Per i magistrati di Cassazione, però, dagli elementi probatori, ossia risultanze testimoniali e documentali e dichiarazioni della persona offesa, apprezzate come intrinsecamente attendibili e riscontrate da plurime evidenze estrinseche, si è potuto desumere il duraturo clima di persecuzione e vessazione instaurato dall’uomo in pregiudizio della ex compagna, clima rappresentato dalla costante sorveglianza ed ingerenza nella sfera più intima della persona offesa, non solo attraverso forme più consuete ovvero con una sequela di telefonate, messaggi, pedinamenti ed atti intimidatori, ma anche attraverso lo spionaggio demandato a persone di fiducia ed il ricorso alla tecnologia.
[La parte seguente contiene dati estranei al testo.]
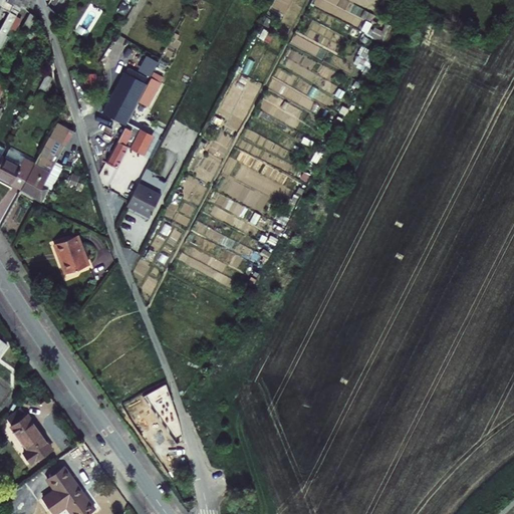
[(8,13),(0,28),(0,52),(8,37),(7,36),(8,35),(11,37),(21,19),(15,16),(21,5),(25,8),(29,0),(14,0),(9,10),(8,13)]
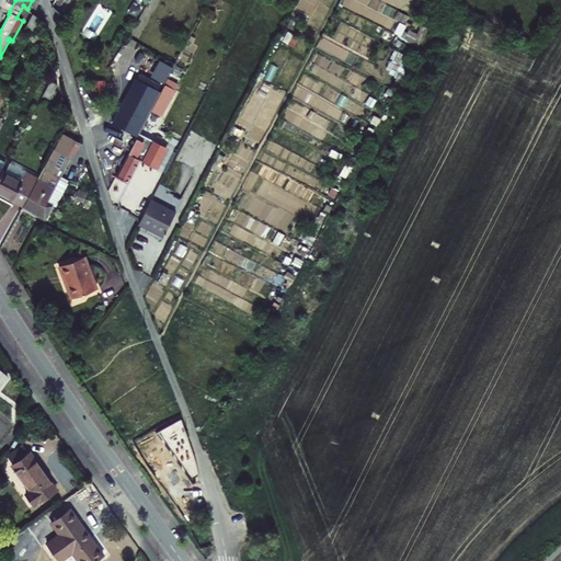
[(0,0),(0,6),(10,11),(15,0),(0,0)]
Su quest’ultimo punto, in particolare, vengono richiamati alcuni importanti dettagli: l’uomo ha clonato e fatto accesso abusivo al profilo ‘Facebook’ della donna e ha utilizzato alcuni frames tratti dall’impianto di videosorveglianza, collocato – per virtuose finalità di prevenzione dalle illecite intrusioni di terzi – in prossimità dell’abitazione condivisa in passato con la donna, per gli scopi strumentali dell’indebito ed assillante controllo della vita e della riservatezza della ex compagna.
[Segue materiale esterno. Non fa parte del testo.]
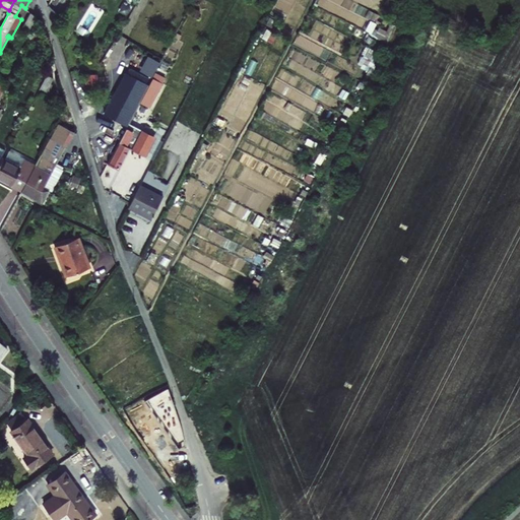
[(39,17),(29,13),(22,27),(30,31),(39,17)]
A fronte di tale quadro, i magistrati richiamano il principio secondo cui per la concretizzazione del delitto di atti persecutori – che non richiede necessariamente l’esercizio della violenza – è indispensabile ma sufficiente che la condotta sia idonea, alternativamente e non cumulativamente: a cagionare alla vittima un perdurante e grave stato di ansia e di paura; a ingenerare, nei suoi confronti, un fondato timore per l’incolumità propria o di un prossimo congiunto o di persona ad essa da relazione affettiva; tale da costringere la vittima ad alterare le proprie abitudini di vita. Inoltre, secondo altro principio di diritto, la prova del grave e perdurante stato d’ansia o di paura denunciato dalla vittima del reato di stalking può essere dedotta anche dalla natura dei comportamenti tenuti dallo stalker, qualora essi siano idonei a determinare in una persona comune tale effetto destabilizzante. Di conseguenza, ai fini della configurabilità del reato di stalking, non è necessario che la vittima prospetti espressamente e descriva con esattezza uno o più degli eventi alternativi del delitto, potendo la prova di essi desumersi dal complesso degli elementi fattuali altrimenti acquisiti e dalla condotta stessa dello stalker.
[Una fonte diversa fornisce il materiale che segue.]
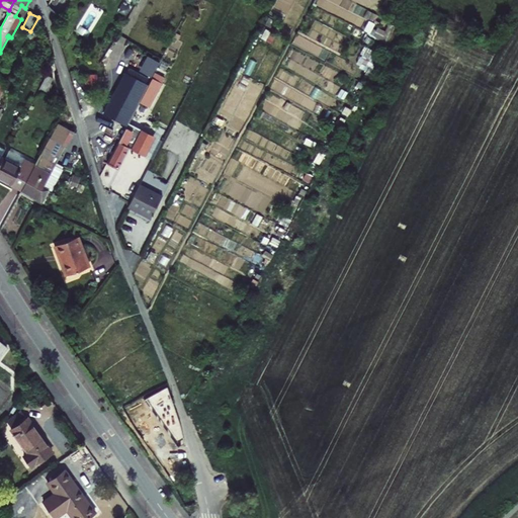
[(126,123),(148,83),(125,72),(104,111),(126,123)]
Tornando alla vicenda oggetto del processo, per i giudici la prova dell’evento del delitto, in riferimento alla determinazione nella persona offesa di un grave e perdurante stato di ansia o di paura, è ancorata ad elementi sintomatici di tale turbamento psicologico, ricavabili dalle dichiarazioni della vittima, dai suoi comportamenti conseguenti alla condotta posta in essere dall’ex compagno.
Impossibile accogliere la tesi difensiva, quindi, e catalogare le condotte dell’uomo come mere molestie. Ciò perché egli ha tenuto anche comportamenti oppressivi e di prorompente efficacia intromissiva nei confronti dell’ex compagna, come le interferenze nel sistema informatico e telematico, le ripetute minacce (anche di azioni giudiziarie infondate) e, in una occasione, la violazione di domicilio con il deterioramento delle persiane dell’appartamento utilizzato dalla donna.